The rise in home prices is stalling or even starting to slip, but that isn’t making buying a house easier.
The big reason for the slowdown is also why it’s still difficult for buyers despite some relief in prices and competition – mortgage rates are stubbornly high.
Rates have risen significantly this year, and they have again flirted with hitting 6%. The average 30-year fixed-rate mortgage was 5.78%, down 6 basis points from last week, according to a weekly survey by Bankrate, which like NextAdvisor is owned by Red Ventures. Daily surveys of rates showed averages breaking 6% Friday.
Rates are up largely due to uncertainty in the marketplace about what steps the Federal Reserve will take to rein in persistently high inflation, which was 8.5% year-over-year in July. Fed Chairman Jerome Powell said last week in a speech in Jackson Hole, Wyoming, that efforts to raise interest rates to bring down inflation will “bring some pain to households and businesses. These are the unfortunate costs of reducing inflation. But a failure to restore price stability would mean far greater pain.”
The Fed has already raised its benchmark short-term interest rate several times this year, and is expected to do so again later this month.

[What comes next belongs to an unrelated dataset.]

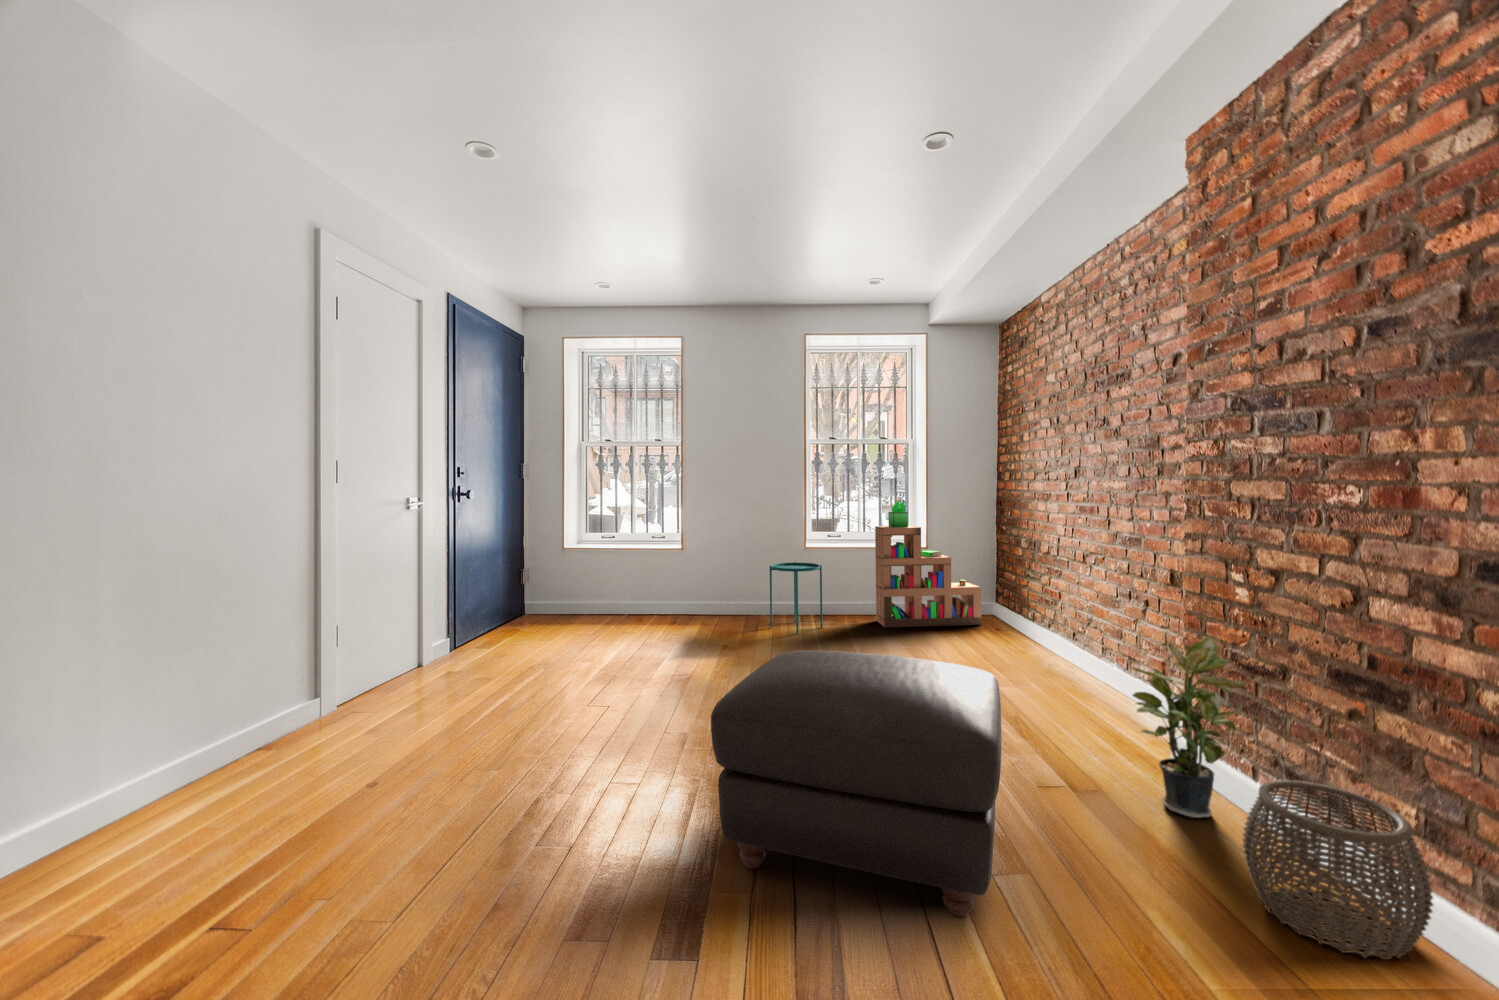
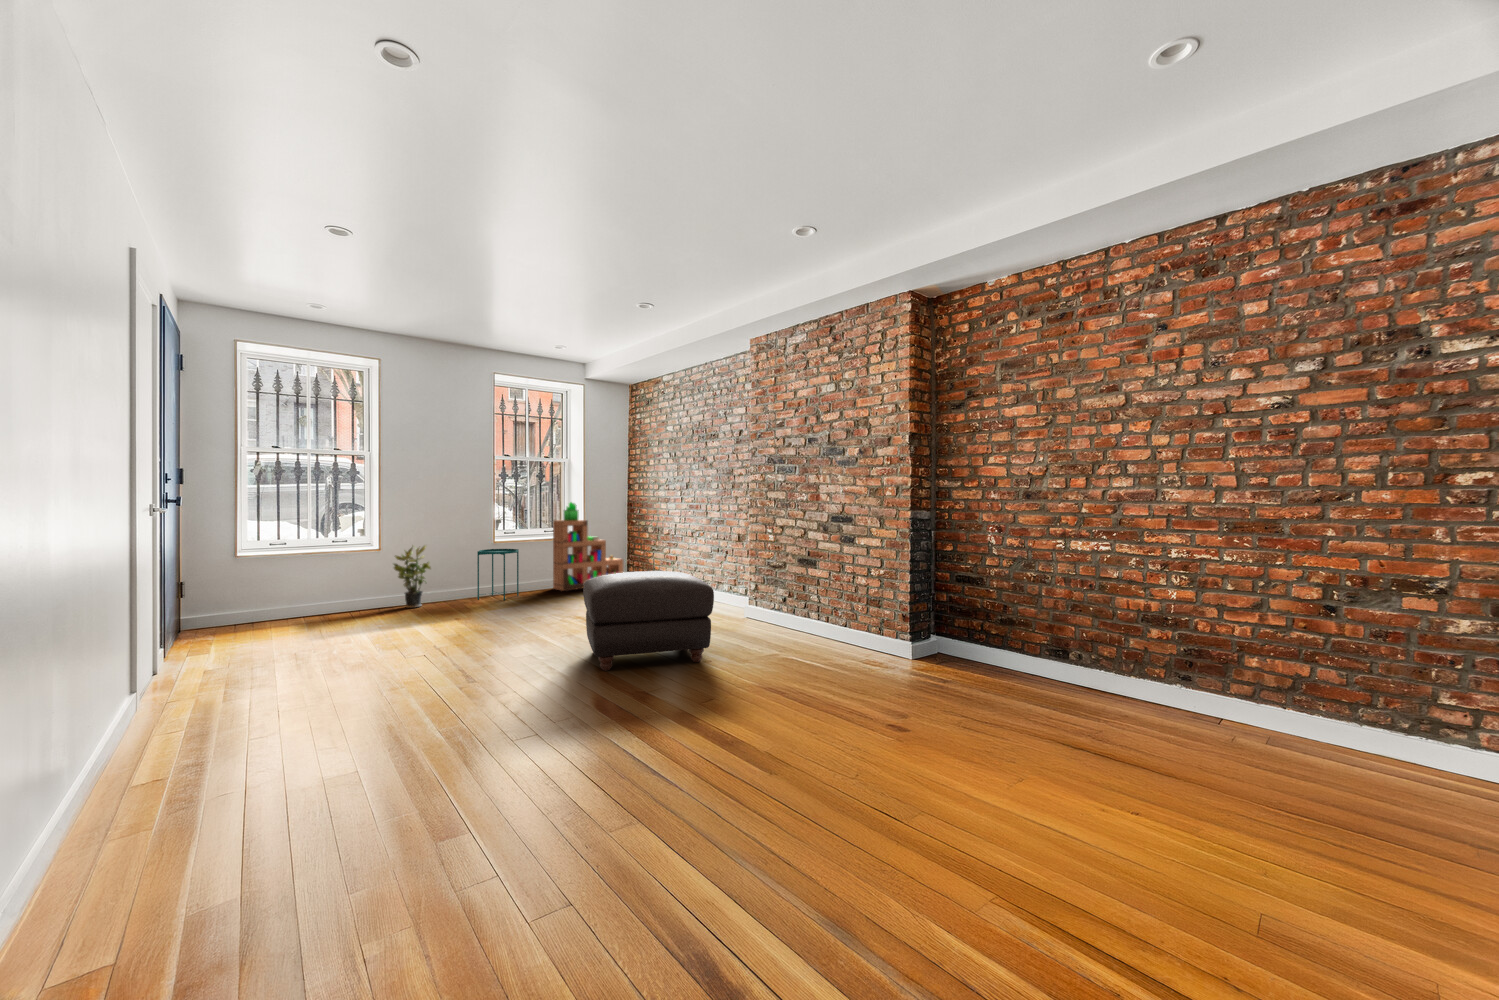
potted plant: present [1133,637,1245,818] -> present [394,546,431,608]
woven basket: present [1243,780,1433,960] -> none [777,598,824,644]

“During the Jackson Hole meeting, Jerome Powell basically reaffirmed that he would do whatever it takes to fight inflation and rates would go as high as they need to go in order to do that,” says Daryl Fairweather, chief economist at Redfin. “He expressed that the job is very much not done. I think that made the market think that debt is going to continue to get more expensive. That has already manifested itself in these higher mortgage rates.”
How High Mortgage Rates Affect Homebuyers
Mortgage rates are more than two percentage points higher today than they were at the start of the year, and that puts a strain on your budget when you try to buy a home. It’s particularly tough for first-time buyers, who don’t have a previous house to sell to help them cover some of the costs of a new home.
“It means that buying a home is going to get more expensive because that translates to higher monthly mortgage payments,” Fairweather says. “Buyers should know that if it’s getting more expensive to finance their home they should talk to their lender and figure out exactly what they can afford.”
Experts advise shopping around for a mortgage rate. Especially during times of quick changes in rates, the average is just an average. Different lenders could have wildly different rates, and you might find a great deal by getting loan estimates from three or four different lenders.
Shop around to different mortgage lenders. With rates constantly on the move, you might be able to get a much better offer at a different lender.
The Housing Market is Slowing Down
New data from Realtor.com show the housing market is starting to turn a little bit more toward buyers’ favor, at least in terms of competition. The median time a house spent on the market rose year-over-year in August for the first time since June 2020, Realtor.com said, to 42 days. The median listing price has dropped in the past two months, to $435,000 in August compared to a record $450,000 in June, although it’s still 14.3% higher than it was in August 2021.
“For many of today’s buyers, the uptick in for-sale home options is taking away the sense of urgency that they felt during the past two years, when inventory was scarce,” Realtor.com chief economist Danielle Hale said in a statement. “As a result of this shift coupled with higher mortgage rates, competition continued to cool in August, with listing price trends indicating that home sellers are noticing shoppers tightening their purse strings. As we soak up the last days of summer, the housing market is beginning to find more balance between buyer-friendliness and still favorable selling conditions.”
Buyers are starting to find more negotiating power, experts say, being able to seek concessions from sellers that were unthinkable during the hot housing market of just a few months ago. That includes being able to ask for a lower price or asking the seller to help cover closing costs or pay for mortgage points to buy down that high interest rate.
“Sellers should know that buyers are working with less,” Fairweather says. “They have less resources available to make a high offer on the home. That’s probably going to translate into weaker offers and lower sales prices.”
Closing the Gap
Black homebuyers are denied a mortgage to purchase a home at twice the rate of the population at large across the country’s 50 largest metro areas, according to a report by LendingTree, which analyzed 2020 Home Mortgage Disclosure Act data. One likely contributor is the legacy of discriminatory policies like redlining – in which borrowers were denied home loans in mostly Black neighborhoods – and discrimination by lenders against Black borrowers. If you’re denied a mortgage, keep shopping around to different lenders and maybe consider other types of loans, like FHA or VA loans. If you feel you’ve been discriminated against, report it to your attorney general’s office or the U.S. Department of Housing and Urban Development.